The field axioms, (F,) only define the limited set, (LS,) consisting of {0,1}. and the only questions that can be asked in F are ones about that limited set. And everything it proves about that limited set is true in every extension of F. (I knew this sounded right when ?Frylock? said it before, but I kept seeing questions that seemed to have different answers in extensions.
F can ask the question, is there a number in LS that is not in LS. And in F, this is equivalent to asking is there a number in our domain that isn’t in LS. But the equivalent question in a system that extends the domain is only the first one, “is there a number in LS that isn’t in LS?” And those always have the same answer. Now, logically, the consequence of this difference is huge.
And just like I said, F is the smallest system that fulfills the axioms of F.
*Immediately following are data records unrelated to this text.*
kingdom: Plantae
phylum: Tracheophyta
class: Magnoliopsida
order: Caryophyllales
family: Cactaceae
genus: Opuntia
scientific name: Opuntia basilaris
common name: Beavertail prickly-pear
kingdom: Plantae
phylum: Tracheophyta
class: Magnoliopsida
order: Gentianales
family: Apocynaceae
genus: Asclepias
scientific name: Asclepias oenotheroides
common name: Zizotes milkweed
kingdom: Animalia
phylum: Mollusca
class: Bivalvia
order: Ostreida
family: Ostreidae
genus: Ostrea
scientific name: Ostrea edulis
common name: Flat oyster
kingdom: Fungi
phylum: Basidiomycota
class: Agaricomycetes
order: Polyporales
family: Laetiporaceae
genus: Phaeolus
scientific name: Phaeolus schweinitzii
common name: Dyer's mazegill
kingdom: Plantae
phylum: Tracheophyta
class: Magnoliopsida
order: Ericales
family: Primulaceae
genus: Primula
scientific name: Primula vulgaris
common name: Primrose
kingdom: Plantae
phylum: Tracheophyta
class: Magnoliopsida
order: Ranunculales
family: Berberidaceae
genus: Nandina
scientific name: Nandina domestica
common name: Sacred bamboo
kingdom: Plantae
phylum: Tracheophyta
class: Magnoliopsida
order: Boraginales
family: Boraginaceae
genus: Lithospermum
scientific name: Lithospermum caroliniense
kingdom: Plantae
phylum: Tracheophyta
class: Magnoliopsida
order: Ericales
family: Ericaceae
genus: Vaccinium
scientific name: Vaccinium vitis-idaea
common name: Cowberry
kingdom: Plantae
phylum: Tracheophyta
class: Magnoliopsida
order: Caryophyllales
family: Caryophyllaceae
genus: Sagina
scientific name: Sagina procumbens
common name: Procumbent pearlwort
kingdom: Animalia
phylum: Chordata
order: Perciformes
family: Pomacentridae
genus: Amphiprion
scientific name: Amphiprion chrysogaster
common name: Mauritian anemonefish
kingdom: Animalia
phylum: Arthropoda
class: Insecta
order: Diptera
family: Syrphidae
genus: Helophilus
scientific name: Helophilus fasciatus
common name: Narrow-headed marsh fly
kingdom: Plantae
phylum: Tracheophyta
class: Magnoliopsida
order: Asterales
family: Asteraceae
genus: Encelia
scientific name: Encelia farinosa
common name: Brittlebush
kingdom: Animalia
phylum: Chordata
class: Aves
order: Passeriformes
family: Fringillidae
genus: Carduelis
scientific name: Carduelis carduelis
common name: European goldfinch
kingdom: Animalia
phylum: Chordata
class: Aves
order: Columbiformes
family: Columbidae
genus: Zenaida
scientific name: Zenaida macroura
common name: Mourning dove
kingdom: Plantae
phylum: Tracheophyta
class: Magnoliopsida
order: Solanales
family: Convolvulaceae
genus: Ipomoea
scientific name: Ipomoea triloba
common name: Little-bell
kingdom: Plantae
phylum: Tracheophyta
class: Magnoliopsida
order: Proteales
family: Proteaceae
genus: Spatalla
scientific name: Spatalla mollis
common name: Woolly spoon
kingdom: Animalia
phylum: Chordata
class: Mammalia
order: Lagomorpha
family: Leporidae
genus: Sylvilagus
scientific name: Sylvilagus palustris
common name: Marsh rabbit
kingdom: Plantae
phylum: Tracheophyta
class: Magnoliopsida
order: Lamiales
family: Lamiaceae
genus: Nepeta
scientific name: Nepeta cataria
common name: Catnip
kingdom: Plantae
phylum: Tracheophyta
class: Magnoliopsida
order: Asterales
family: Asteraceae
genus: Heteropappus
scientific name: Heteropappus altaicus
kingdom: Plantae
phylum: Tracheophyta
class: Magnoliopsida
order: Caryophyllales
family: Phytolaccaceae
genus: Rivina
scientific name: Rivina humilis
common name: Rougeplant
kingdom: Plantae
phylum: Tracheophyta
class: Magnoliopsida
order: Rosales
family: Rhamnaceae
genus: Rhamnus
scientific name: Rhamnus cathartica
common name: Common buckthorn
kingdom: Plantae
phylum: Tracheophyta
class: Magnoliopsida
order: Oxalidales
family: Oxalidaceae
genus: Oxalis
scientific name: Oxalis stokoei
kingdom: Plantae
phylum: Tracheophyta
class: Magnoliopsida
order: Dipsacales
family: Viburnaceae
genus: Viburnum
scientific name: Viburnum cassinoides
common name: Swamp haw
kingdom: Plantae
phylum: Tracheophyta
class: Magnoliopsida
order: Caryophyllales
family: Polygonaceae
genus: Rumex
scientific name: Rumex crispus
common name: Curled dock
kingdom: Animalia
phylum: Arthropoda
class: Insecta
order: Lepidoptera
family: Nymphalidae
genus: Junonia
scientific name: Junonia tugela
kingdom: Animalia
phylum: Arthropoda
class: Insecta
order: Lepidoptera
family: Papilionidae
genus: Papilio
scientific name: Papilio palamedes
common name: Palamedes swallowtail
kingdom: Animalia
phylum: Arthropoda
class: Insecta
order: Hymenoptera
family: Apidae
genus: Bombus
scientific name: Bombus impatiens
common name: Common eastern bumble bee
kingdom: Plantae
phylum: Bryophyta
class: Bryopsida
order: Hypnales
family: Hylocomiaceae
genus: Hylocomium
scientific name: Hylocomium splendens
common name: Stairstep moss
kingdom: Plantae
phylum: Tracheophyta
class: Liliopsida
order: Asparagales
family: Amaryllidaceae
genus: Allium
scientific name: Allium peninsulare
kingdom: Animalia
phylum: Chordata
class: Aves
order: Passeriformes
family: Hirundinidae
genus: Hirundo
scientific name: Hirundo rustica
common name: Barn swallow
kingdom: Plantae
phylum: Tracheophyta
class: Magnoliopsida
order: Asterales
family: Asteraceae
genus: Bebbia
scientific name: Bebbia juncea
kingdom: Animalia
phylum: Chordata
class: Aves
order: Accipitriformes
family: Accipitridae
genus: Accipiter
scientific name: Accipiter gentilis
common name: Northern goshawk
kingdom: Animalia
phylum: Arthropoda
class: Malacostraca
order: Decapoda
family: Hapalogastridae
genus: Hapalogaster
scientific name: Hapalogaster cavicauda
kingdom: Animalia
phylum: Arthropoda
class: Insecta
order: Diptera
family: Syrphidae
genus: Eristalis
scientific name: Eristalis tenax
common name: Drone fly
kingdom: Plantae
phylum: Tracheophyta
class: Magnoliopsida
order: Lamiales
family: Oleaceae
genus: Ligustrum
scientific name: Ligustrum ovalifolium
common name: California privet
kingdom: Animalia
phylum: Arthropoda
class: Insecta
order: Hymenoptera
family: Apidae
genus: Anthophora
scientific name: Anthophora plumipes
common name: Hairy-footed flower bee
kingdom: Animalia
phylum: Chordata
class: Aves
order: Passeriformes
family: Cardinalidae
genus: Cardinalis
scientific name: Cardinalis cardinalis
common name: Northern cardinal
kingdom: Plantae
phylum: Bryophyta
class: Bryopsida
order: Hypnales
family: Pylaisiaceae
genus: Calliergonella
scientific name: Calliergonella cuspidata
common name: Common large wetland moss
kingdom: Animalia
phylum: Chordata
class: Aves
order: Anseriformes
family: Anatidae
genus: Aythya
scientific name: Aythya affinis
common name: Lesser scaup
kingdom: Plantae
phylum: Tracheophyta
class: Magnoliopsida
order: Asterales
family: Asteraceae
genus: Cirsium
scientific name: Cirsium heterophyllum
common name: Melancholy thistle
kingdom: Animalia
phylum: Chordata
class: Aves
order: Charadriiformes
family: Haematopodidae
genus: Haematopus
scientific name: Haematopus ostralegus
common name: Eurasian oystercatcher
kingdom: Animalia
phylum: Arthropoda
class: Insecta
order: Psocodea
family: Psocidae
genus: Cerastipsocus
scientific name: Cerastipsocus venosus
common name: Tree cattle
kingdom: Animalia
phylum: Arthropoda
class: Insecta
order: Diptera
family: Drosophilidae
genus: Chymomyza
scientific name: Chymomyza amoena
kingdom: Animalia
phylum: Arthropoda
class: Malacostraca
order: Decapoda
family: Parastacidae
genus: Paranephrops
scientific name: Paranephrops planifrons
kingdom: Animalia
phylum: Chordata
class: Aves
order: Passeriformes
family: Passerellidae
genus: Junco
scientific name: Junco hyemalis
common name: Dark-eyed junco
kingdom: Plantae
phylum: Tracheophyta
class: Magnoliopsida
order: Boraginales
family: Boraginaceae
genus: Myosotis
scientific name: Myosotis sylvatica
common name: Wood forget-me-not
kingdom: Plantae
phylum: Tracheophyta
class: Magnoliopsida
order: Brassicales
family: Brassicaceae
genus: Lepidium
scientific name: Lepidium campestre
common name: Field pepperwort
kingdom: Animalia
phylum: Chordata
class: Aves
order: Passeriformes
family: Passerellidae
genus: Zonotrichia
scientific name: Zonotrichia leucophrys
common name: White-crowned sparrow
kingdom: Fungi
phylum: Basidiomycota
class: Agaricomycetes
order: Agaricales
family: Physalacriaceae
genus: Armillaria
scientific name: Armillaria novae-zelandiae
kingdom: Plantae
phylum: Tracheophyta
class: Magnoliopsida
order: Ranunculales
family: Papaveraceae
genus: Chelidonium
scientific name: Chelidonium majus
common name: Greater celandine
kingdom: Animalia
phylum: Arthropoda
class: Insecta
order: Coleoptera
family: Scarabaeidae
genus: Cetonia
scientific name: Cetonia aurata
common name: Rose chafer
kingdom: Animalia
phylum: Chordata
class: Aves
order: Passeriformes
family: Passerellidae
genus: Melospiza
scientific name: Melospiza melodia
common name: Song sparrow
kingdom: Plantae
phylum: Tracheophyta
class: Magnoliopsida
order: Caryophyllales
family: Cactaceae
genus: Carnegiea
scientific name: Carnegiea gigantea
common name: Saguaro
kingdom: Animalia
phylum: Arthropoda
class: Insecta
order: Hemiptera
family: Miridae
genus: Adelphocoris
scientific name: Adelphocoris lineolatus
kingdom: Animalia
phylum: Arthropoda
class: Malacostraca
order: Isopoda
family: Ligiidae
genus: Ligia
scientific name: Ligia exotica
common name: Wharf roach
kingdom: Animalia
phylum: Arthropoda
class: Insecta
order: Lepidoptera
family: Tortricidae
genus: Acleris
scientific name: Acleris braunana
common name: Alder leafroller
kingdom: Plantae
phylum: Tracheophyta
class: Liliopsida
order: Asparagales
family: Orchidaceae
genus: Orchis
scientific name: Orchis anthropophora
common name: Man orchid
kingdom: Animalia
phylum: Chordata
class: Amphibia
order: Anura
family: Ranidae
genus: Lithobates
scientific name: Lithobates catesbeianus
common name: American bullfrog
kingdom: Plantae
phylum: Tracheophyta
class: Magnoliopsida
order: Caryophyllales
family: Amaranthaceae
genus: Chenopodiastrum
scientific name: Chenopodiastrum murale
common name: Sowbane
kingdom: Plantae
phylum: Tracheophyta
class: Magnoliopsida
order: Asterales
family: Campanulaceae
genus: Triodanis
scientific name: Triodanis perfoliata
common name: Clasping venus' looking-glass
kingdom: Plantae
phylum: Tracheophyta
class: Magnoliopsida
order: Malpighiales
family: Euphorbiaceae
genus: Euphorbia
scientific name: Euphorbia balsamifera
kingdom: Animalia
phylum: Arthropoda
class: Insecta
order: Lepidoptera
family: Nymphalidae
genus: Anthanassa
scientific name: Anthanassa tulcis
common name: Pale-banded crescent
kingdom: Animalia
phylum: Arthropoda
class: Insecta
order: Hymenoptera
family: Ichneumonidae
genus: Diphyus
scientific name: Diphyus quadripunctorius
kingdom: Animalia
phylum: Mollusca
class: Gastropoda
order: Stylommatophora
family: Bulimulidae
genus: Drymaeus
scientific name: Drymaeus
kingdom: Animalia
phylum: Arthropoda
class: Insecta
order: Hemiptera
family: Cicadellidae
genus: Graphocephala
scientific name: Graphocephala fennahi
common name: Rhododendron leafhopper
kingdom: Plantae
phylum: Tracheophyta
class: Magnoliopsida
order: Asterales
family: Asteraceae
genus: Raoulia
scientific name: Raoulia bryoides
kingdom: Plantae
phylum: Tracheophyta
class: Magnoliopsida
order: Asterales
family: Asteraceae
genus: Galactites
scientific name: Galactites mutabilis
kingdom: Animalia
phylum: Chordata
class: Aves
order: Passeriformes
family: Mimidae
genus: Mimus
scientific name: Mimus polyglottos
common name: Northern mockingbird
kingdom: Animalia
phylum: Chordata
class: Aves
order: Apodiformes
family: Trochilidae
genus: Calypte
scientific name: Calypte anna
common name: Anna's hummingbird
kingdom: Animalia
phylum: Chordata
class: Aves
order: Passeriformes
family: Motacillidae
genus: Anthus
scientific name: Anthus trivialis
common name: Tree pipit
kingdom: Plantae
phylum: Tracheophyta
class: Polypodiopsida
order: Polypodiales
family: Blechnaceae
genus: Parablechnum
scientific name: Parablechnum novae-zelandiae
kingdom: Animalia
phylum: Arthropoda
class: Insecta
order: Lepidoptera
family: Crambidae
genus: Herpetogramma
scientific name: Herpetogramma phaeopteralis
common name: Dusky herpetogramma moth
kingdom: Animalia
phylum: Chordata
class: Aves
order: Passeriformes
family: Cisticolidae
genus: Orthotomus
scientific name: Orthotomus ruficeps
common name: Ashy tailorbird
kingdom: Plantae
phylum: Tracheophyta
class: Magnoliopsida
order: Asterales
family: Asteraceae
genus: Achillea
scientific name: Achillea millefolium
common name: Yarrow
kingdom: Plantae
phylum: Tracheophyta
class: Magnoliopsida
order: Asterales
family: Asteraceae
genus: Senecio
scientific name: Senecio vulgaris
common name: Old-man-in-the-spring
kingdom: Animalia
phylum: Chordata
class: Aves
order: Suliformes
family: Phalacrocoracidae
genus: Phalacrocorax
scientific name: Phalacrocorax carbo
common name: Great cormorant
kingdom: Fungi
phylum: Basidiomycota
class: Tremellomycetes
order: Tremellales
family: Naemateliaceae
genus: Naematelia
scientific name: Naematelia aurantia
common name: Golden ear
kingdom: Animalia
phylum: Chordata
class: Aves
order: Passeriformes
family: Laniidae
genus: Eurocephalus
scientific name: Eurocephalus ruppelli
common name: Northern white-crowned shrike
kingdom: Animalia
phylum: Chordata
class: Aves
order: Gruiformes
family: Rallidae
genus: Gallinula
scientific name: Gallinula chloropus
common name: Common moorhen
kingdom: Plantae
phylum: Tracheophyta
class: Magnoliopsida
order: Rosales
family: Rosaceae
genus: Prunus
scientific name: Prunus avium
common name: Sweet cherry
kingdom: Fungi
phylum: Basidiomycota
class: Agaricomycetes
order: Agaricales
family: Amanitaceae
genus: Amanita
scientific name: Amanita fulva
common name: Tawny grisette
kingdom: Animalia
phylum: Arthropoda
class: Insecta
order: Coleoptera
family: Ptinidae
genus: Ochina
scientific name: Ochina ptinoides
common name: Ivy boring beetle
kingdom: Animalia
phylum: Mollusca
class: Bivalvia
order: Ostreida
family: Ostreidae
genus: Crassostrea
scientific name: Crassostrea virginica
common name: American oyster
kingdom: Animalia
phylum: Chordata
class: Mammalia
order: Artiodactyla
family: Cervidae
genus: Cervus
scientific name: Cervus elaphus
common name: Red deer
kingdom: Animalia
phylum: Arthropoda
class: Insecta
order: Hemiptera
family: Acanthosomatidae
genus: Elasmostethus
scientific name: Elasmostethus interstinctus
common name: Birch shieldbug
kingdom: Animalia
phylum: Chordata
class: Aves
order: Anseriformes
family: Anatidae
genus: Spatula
In F, 1+1 is defined to be in our domain, and if that domain is LS, then 1+1 must be a number in LS. (and logically, I showed that it can’t be 0, and so, must be 1.) I had already realized that although 1+1 was in our domain by axiom, the derivation of what number it actually is changes based on our domain. (the value of 1+1 is not a property of F.)
Using just F, and not one of it’s extensions, (and now I hope I can finally show that I don’t actually have to use that caveat,) F[sub]2[/sub] can be constructed. And still, everything F says about LS, every extension also says… about LS
Yes, they do. they certainly answer the question, "is there an x in our limited set, LS, such that xx=1+1? But, the answer to 1+1=? isn’t something that F proves by itself. Logically, if our domain is LS that is true, but that isn’t a property of F. So, xx=1+1 is either true or false, also isn’t something that F proves by itself. Like I said, this isn’t a property of F, has no bearing on its completeness, and isn’t guaranteed to have the same value in every extension. But, it has a truth value in every version of F, including F itself.